Thread overview
private (aka no-inherit) implementations for public methods
Dec 04, 2009
Kevin Bealer
Dec 04, 2009
Bill Baxter
Dec 04, 2009
BCS
December 04, 2009
I think I have a solution to some problems that occur in OO design.  The problems occurs when a method can be implemented that provides a great functionality for a specific class, but which it is not valid for its subclasses without extra work.  The classic examples in C++ would be serialize.

void serialize(ostream&);

A class can always implement serialize(), but it's children will have to override the method with their own definition, which will probably call parent::serialize(), then go on to copy any added fields.  If they forget, the class does not return the right data (it loses the extra fields).

The solution: even though the method is public, make it possible to mark the implementation as non-inherited.  In other words, B will inherit the signature for clone() from A, but if the user attempts to link against B::clone() they had better implement it -- such a call will not resolve to A::clone().

If B wants to just use A's version they can just call A.serialize() in their method body.  It's not a private method, it just requires developer attention one way or the other to derive from the class.

I think this would make inheritance in OO design a lot less brittle.  Note that constructors (in C++ anyway) already have this property -- they aren't inherited by default (except the default constructor).

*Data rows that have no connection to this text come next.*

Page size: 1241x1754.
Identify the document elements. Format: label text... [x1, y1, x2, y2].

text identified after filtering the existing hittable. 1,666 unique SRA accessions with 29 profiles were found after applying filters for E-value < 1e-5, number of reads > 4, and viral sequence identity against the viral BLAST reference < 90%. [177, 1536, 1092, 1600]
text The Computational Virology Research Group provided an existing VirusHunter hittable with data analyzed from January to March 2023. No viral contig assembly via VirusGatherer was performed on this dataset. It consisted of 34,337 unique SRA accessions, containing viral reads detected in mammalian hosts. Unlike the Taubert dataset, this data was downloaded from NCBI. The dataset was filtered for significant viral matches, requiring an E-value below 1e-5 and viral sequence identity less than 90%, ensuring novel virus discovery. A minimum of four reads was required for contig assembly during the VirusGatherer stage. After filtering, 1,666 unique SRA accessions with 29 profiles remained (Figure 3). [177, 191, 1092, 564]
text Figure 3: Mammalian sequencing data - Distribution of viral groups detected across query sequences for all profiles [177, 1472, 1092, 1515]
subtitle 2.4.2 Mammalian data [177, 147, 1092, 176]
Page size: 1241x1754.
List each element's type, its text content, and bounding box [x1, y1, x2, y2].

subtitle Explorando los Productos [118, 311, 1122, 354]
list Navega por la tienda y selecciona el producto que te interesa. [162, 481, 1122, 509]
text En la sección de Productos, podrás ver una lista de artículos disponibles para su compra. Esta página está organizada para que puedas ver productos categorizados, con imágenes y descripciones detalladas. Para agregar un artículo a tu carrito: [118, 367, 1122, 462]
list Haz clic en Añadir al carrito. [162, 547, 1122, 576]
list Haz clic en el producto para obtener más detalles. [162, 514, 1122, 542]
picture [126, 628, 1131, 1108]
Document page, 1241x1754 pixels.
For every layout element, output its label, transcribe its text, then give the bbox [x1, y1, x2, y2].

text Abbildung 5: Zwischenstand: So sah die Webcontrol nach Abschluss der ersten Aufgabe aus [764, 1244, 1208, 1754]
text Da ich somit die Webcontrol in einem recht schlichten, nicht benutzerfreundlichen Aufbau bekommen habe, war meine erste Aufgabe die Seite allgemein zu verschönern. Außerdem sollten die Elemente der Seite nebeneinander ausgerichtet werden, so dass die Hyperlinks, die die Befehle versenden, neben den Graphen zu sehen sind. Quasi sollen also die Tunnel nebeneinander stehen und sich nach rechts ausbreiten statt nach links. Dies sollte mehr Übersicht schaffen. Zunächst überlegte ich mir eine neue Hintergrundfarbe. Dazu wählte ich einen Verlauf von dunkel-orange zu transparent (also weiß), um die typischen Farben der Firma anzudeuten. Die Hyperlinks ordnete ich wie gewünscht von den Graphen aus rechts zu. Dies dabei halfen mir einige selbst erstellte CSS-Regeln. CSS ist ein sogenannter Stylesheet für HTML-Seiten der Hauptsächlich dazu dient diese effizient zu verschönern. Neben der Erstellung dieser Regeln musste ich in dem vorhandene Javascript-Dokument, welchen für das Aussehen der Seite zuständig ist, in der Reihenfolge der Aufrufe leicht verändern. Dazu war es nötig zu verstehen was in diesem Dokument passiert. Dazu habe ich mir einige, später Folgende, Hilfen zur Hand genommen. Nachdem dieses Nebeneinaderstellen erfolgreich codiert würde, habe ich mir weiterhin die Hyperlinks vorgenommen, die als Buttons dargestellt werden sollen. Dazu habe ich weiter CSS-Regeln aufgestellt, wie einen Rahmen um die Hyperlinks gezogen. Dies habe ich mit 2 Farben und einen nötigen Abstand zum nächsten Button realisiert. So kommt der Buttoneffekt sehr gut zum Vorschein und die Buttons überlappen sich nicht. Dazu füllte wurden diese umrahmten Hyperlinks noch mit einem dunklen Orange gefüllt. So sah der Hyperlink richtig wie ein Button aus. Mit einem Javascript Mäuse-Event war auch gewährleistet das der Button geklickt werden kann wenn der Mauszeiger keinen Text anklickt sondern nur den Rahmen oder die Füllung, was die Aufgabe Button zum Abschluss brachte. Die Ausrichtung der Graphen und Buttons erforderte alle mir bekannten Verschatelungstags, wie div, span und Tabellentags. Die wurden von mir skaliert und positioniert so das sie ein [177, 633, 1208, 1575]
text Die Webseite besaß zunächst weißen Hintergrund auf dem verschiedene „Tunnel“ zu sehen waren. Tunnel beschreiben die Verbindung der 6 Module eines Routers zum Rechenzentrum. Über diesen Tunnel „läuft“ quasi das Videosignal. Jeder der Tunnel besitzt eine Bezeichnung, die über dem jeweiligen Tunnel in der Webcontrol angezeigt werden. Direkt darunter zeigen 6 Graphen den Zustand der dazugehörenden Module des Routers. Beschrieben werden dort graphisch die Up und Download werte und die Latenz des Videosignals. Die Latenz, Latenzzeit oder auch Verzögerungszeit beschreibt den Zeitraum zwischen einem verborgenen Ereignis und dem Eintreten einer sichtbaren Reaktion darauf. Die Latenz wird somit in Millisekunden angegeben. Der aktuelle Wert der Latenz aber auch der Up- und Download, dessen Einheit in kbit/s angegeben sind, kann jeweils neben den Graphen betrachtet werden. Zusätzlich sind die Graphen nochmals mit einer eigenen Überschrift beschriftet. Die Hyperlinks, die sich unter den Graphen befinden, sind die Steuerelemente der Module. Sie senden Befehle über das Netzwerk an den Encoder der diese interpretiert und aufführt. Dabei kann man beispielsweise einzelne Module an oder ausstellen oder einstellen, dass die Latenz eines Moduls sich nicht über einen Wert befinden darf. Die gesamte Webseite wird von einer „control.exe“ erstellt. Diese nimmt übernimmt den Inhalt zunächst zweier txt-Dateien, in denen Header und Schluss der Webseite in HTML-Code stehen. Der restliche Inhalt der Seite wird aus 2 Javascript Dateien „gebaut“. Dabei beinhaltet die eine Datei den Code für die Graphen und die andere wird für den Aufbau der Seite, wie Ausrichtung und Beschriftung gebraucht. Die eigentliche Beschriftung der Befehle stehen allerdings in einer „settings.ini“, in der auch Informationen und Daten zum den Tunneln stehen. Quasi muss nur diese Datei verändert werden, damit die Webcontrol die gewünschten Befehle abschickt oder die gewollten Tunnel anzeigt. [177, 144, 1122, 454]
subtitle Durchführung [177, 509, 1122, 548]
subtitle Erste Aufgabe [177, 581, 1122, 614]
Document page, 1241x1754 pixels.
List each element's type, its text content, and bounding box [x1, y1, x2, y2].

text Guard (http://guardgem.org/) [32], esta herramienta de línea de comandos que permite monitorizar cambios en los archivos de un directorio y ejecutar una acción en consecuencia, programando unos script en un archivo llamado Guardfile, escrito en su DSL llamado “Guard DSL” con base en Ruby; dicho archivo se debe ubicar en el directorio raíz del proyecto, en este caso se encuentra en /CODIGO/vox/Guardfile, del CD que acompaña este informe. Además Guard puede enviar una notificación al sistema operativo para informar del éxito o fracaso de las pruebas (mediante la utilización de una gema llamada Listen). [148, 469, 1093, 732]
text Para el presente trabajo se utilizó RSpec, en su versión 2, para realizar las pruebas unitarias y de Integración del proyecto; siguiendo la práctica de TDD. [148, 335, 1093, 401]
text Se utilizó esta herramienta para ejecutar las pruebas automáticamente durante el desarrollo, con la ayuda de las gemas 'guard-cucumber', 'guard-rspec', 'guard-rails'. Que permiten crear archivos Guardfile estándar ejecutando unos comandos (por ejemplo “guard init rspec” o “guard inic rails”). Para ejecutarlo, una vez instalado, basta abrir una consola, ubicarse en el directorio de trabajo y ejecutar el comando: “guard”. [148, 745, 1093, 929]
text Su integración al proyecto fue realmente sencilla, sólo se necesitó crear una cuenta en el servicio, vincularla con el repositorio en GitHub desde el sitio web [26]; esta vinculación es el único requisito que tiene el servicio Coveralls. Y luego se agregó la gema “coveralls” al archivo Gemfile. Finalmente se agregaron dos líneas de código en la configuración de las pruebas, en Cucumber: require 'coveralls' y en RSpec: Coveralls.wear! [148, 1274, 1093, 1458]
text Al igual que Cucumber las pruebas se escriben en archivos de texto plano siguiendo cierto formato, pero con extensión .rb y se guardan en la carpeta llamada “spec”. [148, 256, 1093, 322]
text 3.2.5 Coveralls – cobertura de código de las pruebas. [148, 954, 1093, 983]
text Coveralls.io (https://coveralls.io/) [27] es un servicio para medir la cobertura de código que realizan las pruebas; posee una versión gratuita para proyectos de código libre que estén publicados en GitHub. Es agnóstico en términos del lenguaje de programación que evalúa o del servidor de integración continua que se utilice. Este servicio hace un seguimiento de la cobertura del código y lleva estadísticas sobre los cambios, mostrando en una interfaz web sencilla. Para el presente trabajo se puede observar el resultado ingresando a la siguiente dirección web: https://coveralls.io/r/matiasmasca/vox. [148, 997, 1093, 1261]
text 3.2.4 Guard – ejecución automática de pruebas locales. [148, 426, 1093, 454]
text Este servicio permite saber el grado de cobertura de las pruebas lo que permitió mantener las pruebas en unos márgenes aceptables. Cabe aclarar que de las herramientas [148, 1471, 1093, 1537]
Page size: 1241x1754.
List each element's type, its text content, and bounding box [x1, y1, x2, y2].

This is because methods like serialize, toString(), constructors, opCmp, etc are 'holistic' in the sense that they address all elements of a class and it is probably an error if they miss one.  Other methods like increaseRefCount() or getName() are field-wise operations that deal with a few select member variables.

Kevin

December 04, 2009
On Thu, Dec 3, 2009 at 10:15 PM, Kevin Bealer <kevinbealer@gmail.com> wrote:
> I think I have a solution to some problems that occur in OO design.  The problems occurs when a method can be implemented that provides a great functionality for a specific class, but which it is not valid for its subclasses without extra work.  The classic examples in C++ would be serialize.
>
> void serialize(ostream&);
>
> A class can always implement serialize(), but it's children will have to override the method with their own definition, which will probably call parent::serialize(), then go on to copy any added fields.  If they forget, the class does not return the right data (it loses the extra fields).
>
> The solution: even though the method is public, make it possible to mark the implementation as non-inherited.  In other words, B will inherit the signature for clone() from A, but if the user attempts to link against B::clone() they had better implement it -- such a call will not resolve to A::clone().
>
> If B wants to just use A's version they can just call A.serialize() in their method body.  It's not a private method, it just requires developer attention one way or the other to derive from the class.
>
> I think this would make inheritance in OO design a lot less brittle.  Note that constructors (in C++ anyway) already have this property -- they aren't inherited by default (except the default constructor).
>
> This is because methods like serialize, toString(), constructors, opCmp, etc are 'holistic' in the sense that they address all elements of a class and it is probably an error if they miss one.  Other methods like increaseRefCount() or getName() are field-wise operations that deal with a few select member variables.

Trouble is you have no idea exactly what behavior other classes are
going to extend.
It may not require reimplementing serialize, for instance.  Like
subclassing to implement ref-counting or something.  I don't think you
can determine up front which methods need to be overridden and which
do not.  It depends entirely upon how the subclass is going to extend
the base class.

--bb
December 04, 2009
Hello Bill,

> Trouble is you have no idea exactly what behavior other classes are
> going to extend.
> It may not require reimplementing serialize, for instance.  Like
> subclassing to implement ref-counting or something.  I don't think you
> can determine up front which methods need to be overridden and which
> do not.  It depends entirely upon how the subclass is going to extend
> the base class.
> --bb
> 

Because you can't determine up front which methods needn't be overridden and which must to be there should be a way to force this issues to be addressed by the author of the derived class.. For some cases, you can make an educated guess that in general some cases will need to be overridden (unless the user says otherwise).